(RECORD EXTRACTS)
====================
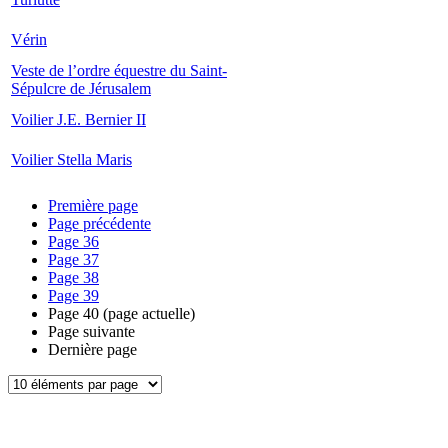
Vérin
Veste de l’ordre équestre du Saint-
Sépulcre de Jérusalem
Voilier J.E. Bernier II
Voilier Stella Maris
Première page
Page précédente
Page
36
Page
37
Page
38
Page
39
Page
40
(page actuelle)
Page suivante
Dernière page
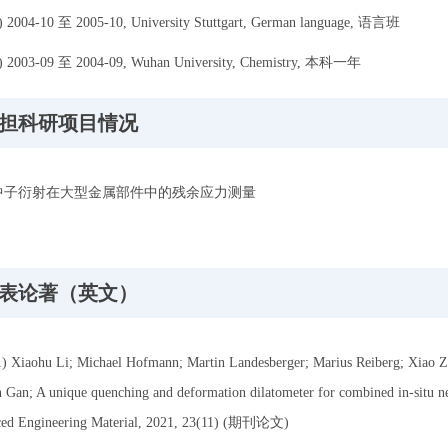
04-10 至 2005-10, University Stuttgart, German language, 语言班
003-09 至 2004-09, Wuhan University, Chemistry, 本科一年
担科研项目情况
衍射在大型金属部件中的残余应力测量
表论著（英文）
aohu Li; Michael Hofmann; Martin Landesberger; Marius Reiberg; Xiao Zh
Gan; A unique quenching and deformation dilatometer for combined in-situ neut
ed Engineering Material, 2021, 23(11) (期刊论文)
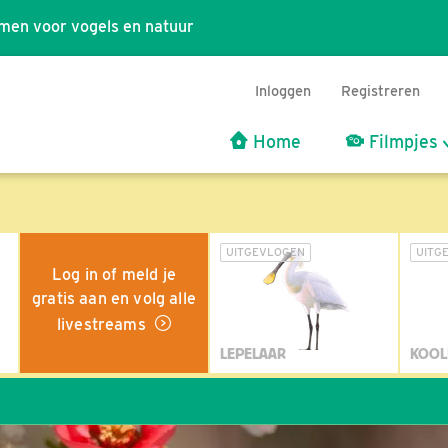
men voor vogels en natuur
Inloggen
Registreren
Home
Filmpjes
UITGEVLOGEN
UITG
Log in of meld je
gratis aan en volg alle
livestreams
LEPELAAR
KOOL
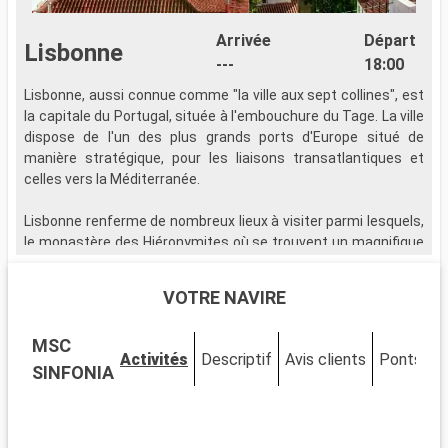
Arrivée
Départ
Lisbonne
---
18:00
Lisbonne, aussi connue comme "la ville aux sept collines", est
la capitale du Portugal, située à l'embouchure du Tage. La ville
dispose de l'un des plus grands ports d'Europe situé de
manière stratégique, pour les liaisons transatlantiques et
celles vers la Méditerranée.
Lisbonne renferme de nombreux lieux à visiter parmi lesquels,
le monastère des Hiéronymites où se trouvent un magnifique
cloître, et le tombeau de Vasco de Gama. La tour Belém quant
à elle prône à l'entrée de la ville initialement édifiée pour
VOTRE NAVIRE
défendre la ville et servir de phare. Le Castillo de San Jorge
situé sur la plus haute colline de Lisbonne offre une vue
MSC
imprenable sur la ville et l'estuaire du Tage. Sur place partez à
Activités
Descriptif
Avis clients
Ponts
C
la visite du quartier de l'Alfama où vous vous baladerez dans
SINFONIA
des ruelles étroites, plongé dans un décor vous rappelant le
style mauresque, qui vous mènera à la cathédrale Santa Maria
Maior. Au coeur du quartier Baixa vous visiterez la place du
====================
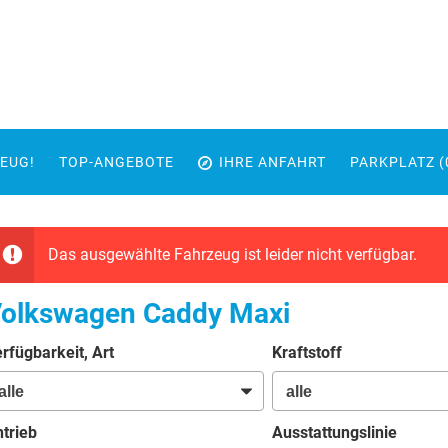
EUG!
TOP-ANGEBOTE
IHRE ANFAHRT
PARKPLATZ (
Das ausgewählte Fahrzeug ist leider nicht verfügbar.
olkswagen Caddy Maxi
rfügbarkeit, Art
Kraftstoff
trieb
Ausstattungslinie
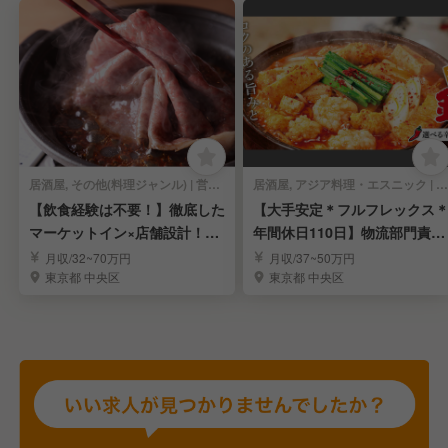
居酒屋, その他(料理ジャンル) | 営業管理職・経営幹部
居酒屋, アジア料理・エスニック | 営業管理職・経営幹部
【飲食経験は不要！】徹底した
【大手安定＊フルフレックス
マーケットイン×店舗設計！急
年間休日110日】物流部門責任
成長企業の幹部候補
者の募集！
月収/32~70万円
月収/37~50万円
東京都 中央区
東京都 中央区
====================
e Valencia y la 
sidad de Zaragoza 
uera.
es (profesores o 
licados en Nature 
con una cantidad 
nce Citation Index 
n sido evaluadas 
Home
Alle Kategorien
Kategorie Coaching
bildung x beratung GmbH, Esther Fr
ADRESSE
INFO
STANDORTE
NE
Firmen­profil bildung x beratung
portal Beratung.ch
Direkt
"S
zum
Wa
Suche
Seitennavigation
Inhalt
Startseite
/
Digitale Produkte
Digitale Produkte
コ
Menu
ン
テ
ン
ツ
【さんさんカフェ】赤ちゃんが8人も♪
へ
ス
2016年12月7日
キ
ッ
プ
====================
(TASK INSTRUCTIONS) Please arrange the lines from the one containing "04-10 至 2005-10, University" through the one containing "ed Engineering Material, 2021, 23(11) (期刊论文)" as a numbered list, omitting any blank lines.

(COMPLETED EXERCISE)
1. 04-10 至 2005-10, University Stuttgart, German language, 语言班
2. 003-09 至 2004-09, Wuhan University, Chemistry, 本科一年
3. 担科研项目情况
4. 衍射在大型金属部件中的残余应力测量
5. 表论著（英文）
6. aohu Li; Michael Hofmann; Martin Landesberger; Marius Reiberg; Xiao Zh
7. Gan; A unique quenching and deformation dilatometer for combined in-situ neut
8. ed Engineering Material, 2021, 23(11) (期刊论文)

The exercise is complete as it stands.